Stored items
%%
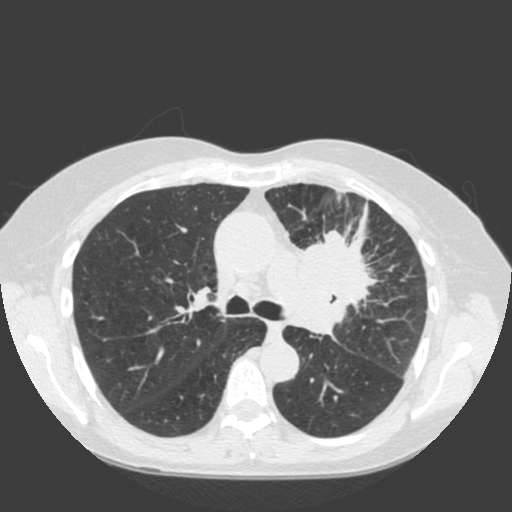
Low-dose screening chest CT, one axial slice. Position 123 of 184 along the scan axis. 120 kVp. Lung window (W 1500 / L -600 HU). 2 mm slice thickness. 512 × 512 image matrix, field of view 350 × 350 mm.
Structures marked on this image (manually delineated by an expert):
- lesion 1 (tumor, hilum of left lung): box from (x=287, y=204) to (x=378, y=336) px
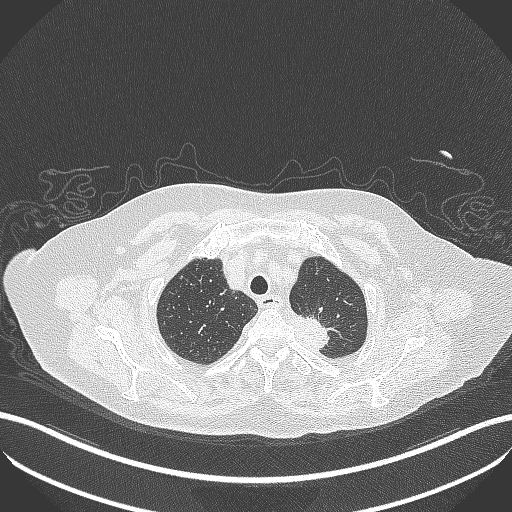
Chest CT, one axial slice; slice 291 of 353 in the series (ordered by position); lung window (W 1500 / L -600 HU); 512 × 512 image matrix, field of view 400 × 400 mm. Female patient, age 81 years. From the clinical record (not read from this slice): clinical TNM (as recorded): T2a N0 M0.
Outlined on this slice (bounding box drawn by a radiologist):
- lung tumour (recorded histology: adenocarcinoma): box from (x=284, y=311) to (x=335, y=360) px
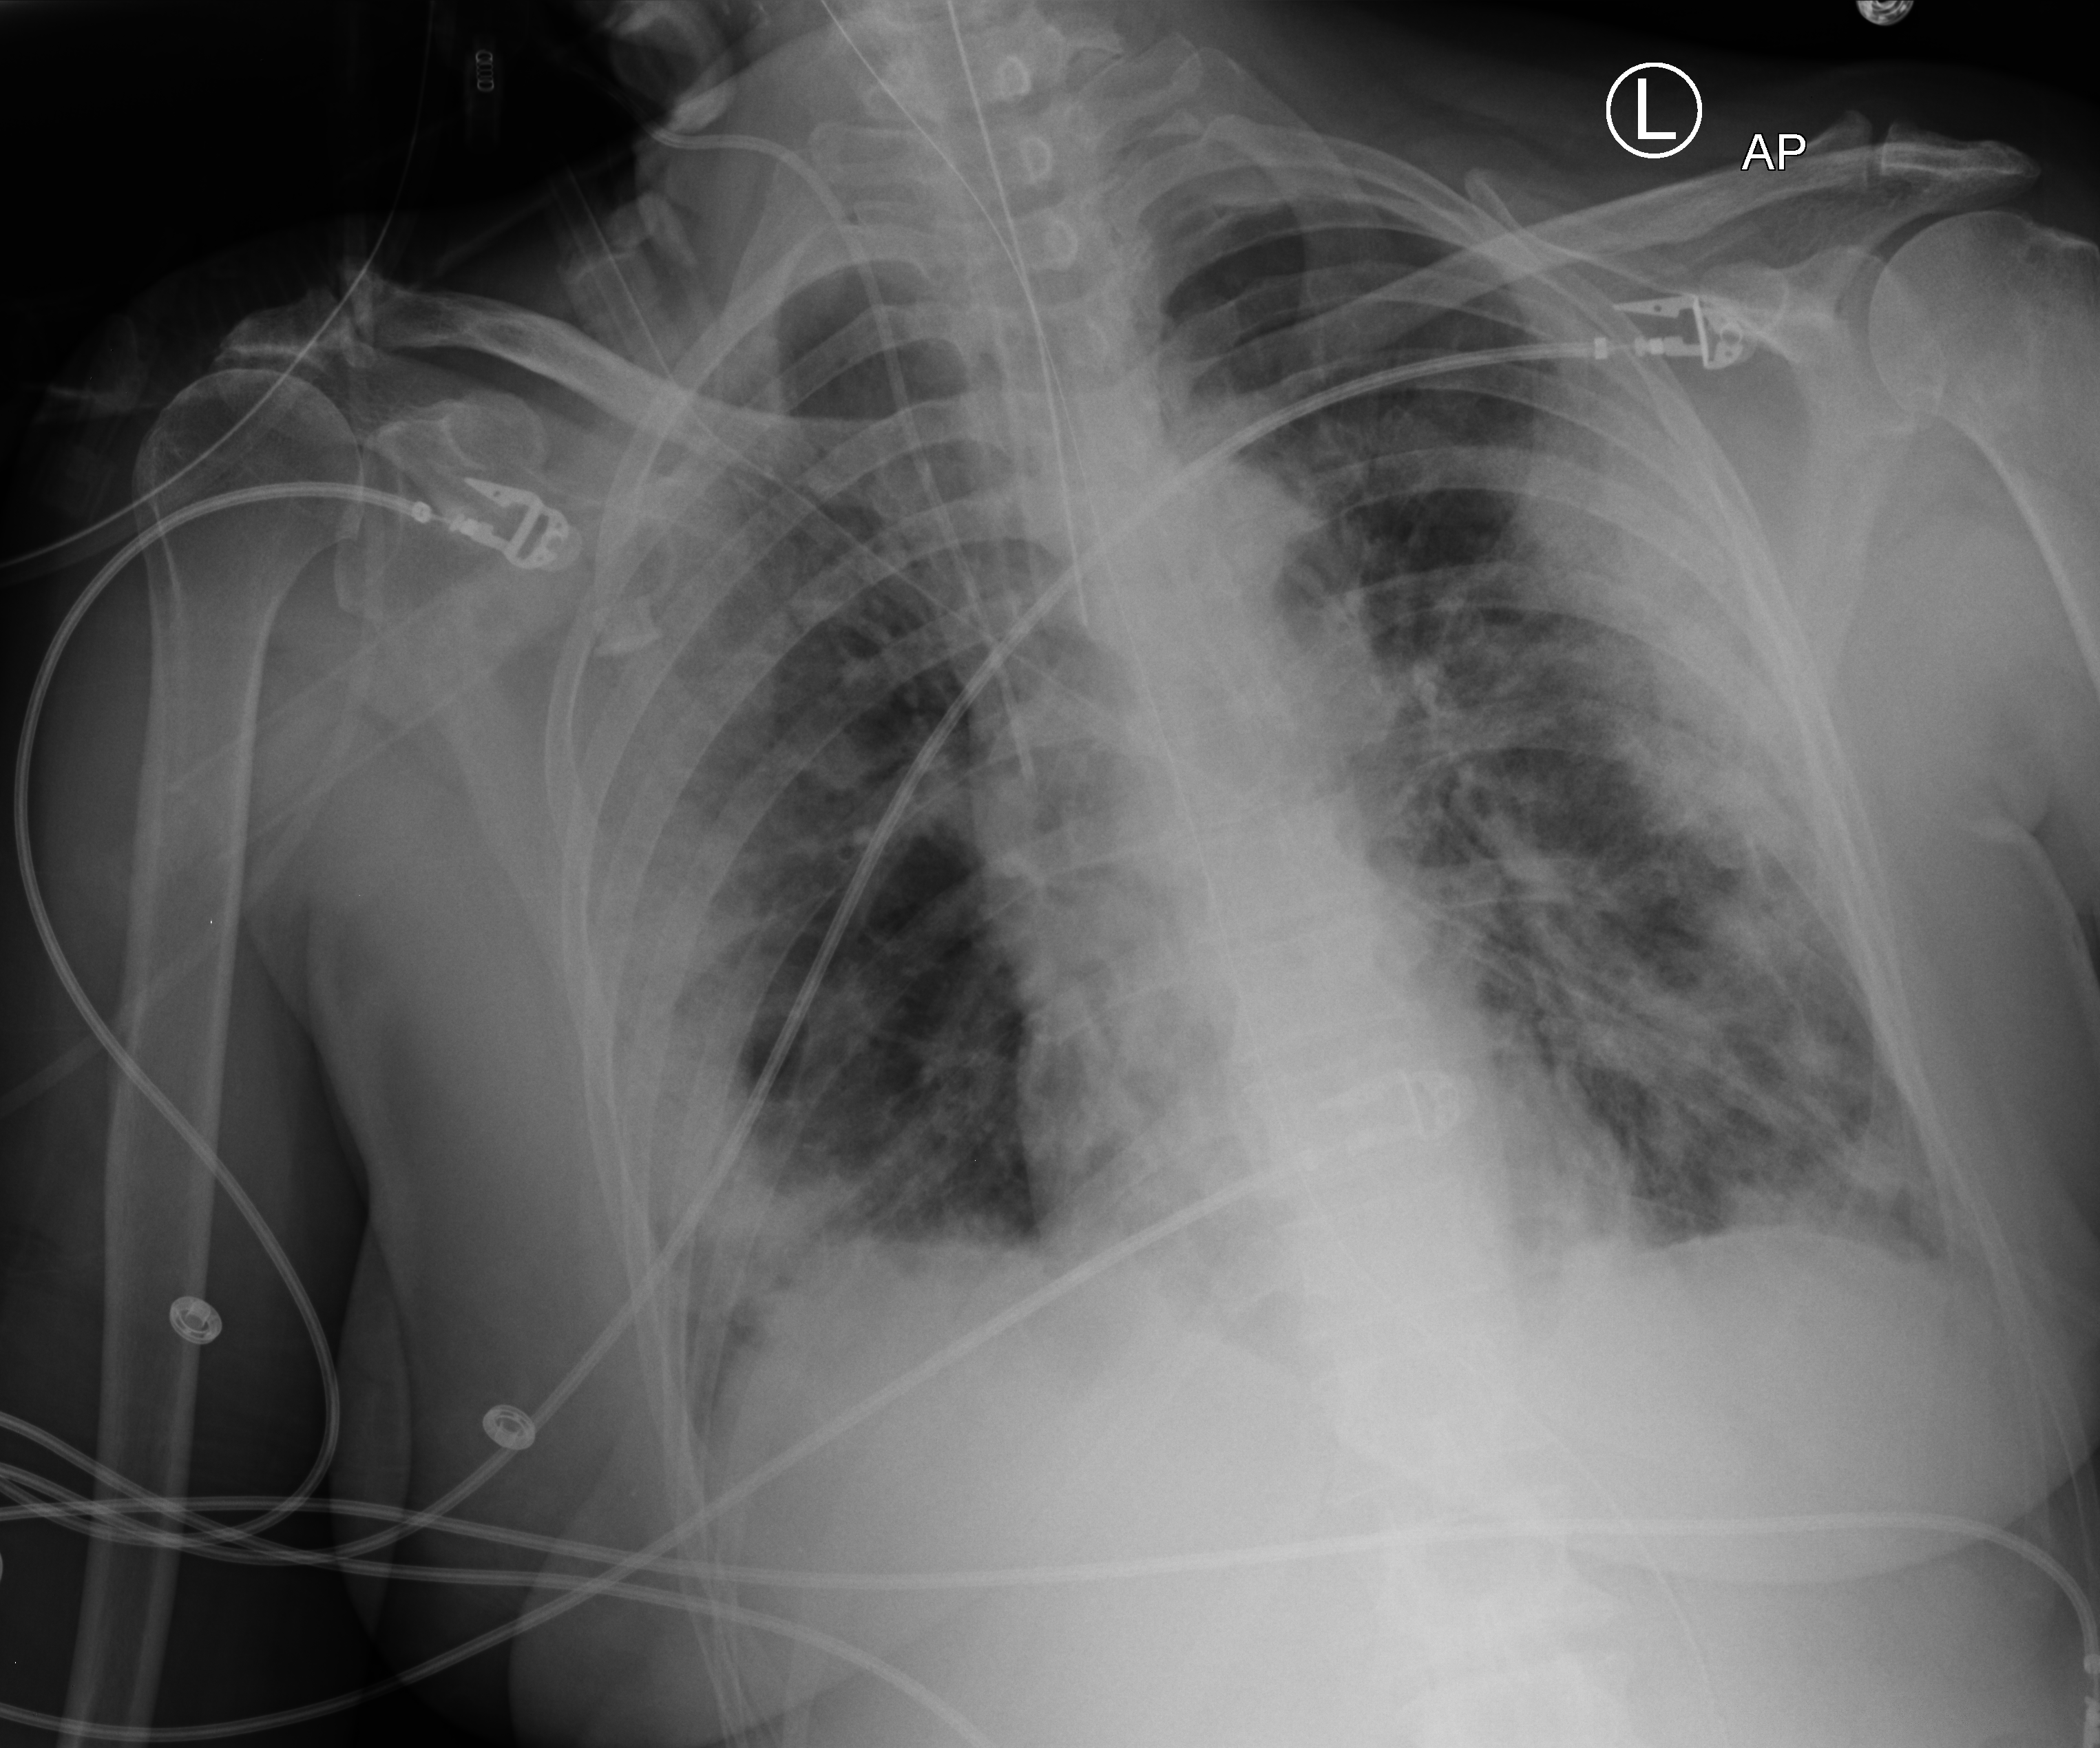
Chest X-ray (portable), anteroposterior (AP) projection. Female patient hospitalised with COVID-19, age 60–74 years.
Hospital-stay facts (about this admission, not read from this image; timing relative to this image not recorded): length of hospital stay: 18 days.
%%
**WHAT THE TASK REQUIRES**
Output the data above in full. Skip every picture.

**TASK ANSWER**
Low-dose screening chest CT, one axial slice. Position 123 of 184 along the scan axis. 120 kVp. Lung window (W 1500 / L -600 HU). 2 mm slice thickness. 512 × 512 image matrix, field of view 350 × 350 mm.
Structures marked on this image (manually delineated by an expert):
- lesion 1 (tumor, hilum of left lung): box from (x=287, y=204) to (x=378, y=336) px
Chest CT, one axial slice; slice 291 of 353 in the series (ordered by position); lung window (W 1500 / L -600 HU); 512 × 512 image matrix, field of view 400 × 400 mm. Female patient, age 81 years. From the clinical record (not read from this slice): clinical TNM (as recorded): T2a N0 M0.
Outlined on this slice (bounding box drawn by a radiologist):
- lung tumour (recorded histology: adenocarcinoma): box from (x=284, y=311) to (x=335, y=360) px
Chest X-ray (portable), anteroposterior (AP) projection. Female patient hospitalised with COVID-19, age 60–74 years.
Hospital-stay facts (about this admission, not read from this image; timing relative to this image not recorded): length of hospital stay: 18 days.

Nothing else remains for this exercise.